Premium
An efficient actor‐critic reinforcement learning for device‐to‐device communication underlaying sectored cellular network
Author(s) -
Khuntia Pratap,
Hazra Ranjay,
Chong Peter
Publication year - 2020
Publication title -
international journal of communication systems
Language(s) - English
Resource type - Journals
SCImago Journal Rank - 0.344
H-Index - 49
eISSN - 1099-1131
pISSN - 1074-5351
DOI - 10.1002/dac.4315
Subject(s) - computer science , reinforcement learning , cellular network , queueing theory , power control , resource allocation , channel (broadcasting) , base station , cluster analysis , transmission (telecommunications) , throughput , mathematical optimization , channel allocation schemes , computer network , power (physics) , distributed computing , wireless , telecommunications , artificial intelligence , physics , mathematics , quantum mechanics
Summary In this paper, a novel reinforcement learning (RL) approach with cell sectoring is proposed to solve the channel and power allocation issue for a device‐to‐device (D2D)‐enabled cellular network when the prior traffic information is not known to the base station (BS).

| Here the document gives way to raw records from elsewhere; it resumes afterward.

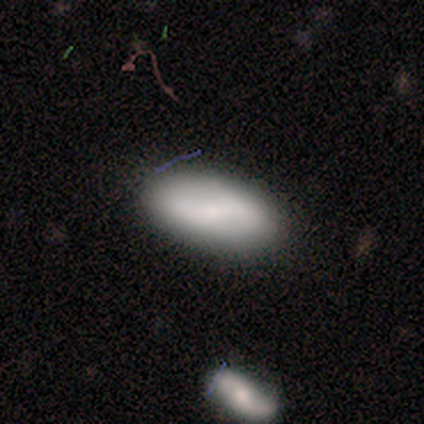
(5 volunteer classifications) This is clearly a smooth galaxy (80%). How rounded: likely in between (75%). Merging: likely none (75%).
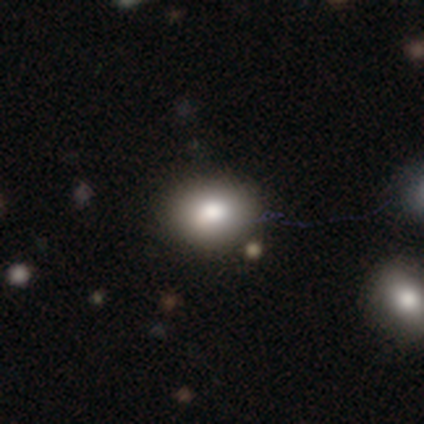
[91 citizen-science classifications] Volunteers were most divided on "how rounded": in between: 62%, round: 37%, cigar-shaped: 1%. More confident: smooth or featured — smooth (84%); merging — none (77%).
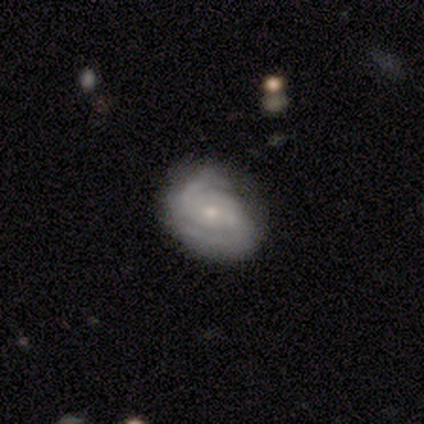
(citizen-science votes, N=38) Smooth or featured: featured or disk — 82% (smooth — 16%)
Edge-on disk: no — 94% (yes — 6%)
Bar: weak — 52% (no — 28%)
Spiral arms: yes — 97% (no — 3%)
Spiral winding: tight — 68% (medium — 18%)
Spiral arm count: 2 — 79% (can't tell — 14%)
Bulge size: small — 66% (large — 14%)
Merging: none — 59% (minor disturbance — 35%)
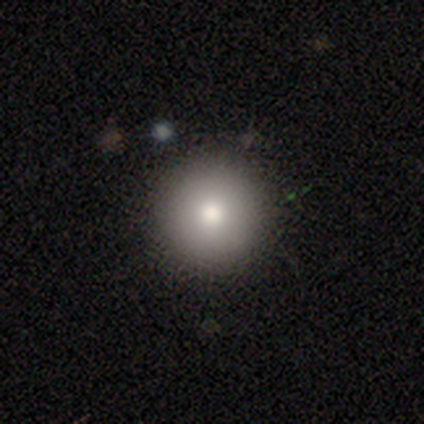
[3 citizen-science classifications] A featured or disk galaxy (67%) with no bar (100%), no spiral arms (100%) and a moderate central bulge (50%, tied with small).

Vote fractions:
- Smooth or featured? featured or disk: 67% / smooth: 33% / star or artifact: 0%
- Edge-on disk? no: 100% / yes: 0%
- Bar? no: 100% / strong: 0% / weak: 0%
- Spiral arms? no: 100% / yes: 0%
- Bulge size? moderate: 50% (tied) / small: 50% (tied) / dominant: 0% / large: 0% / none: 0%
- Merging? none: 100% / minor disturbance: 0% / major disturbance: 0% / merger: 0%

Further, this paper explores an optimal policy for resource and power allocation between users intending to maximize the sum‐rate of the overall system. Since the behavior of wireless channel and traffic request of users in the system is stochastic in nature, the dynamic property of the environment allows us to employ an actor‐critic RL technique to learn the best policy through continuous interaction with the surrounding. The proposed work comprises of four phases: cell splitting, clustering, queuing model, and channel allocation and power allocation simultaneously using an actor‐critic RL. The implementation of cell splitting with novel clustering technique increases the network coverage, reduces co‐channel cell interference, and minimizes the transmission power of nodes, whereas the queuing model solves the issue of waiting time for users in a priority‐based data transmission. With the help of continuous state‐action space, the actor‐critic RL algorithm based on policy gradient improves the overall system sum‐rate as well as the D2D throughput. The actor adopts a parameter‐based stochastic policy for giving continuous action while the critic estimates the policy and criticizes the actor for the action. This reduces the high variance of the policy gradient. Through numerical simulations, the benefit of our resource sharing scheme over other existing traditional scheme is verified.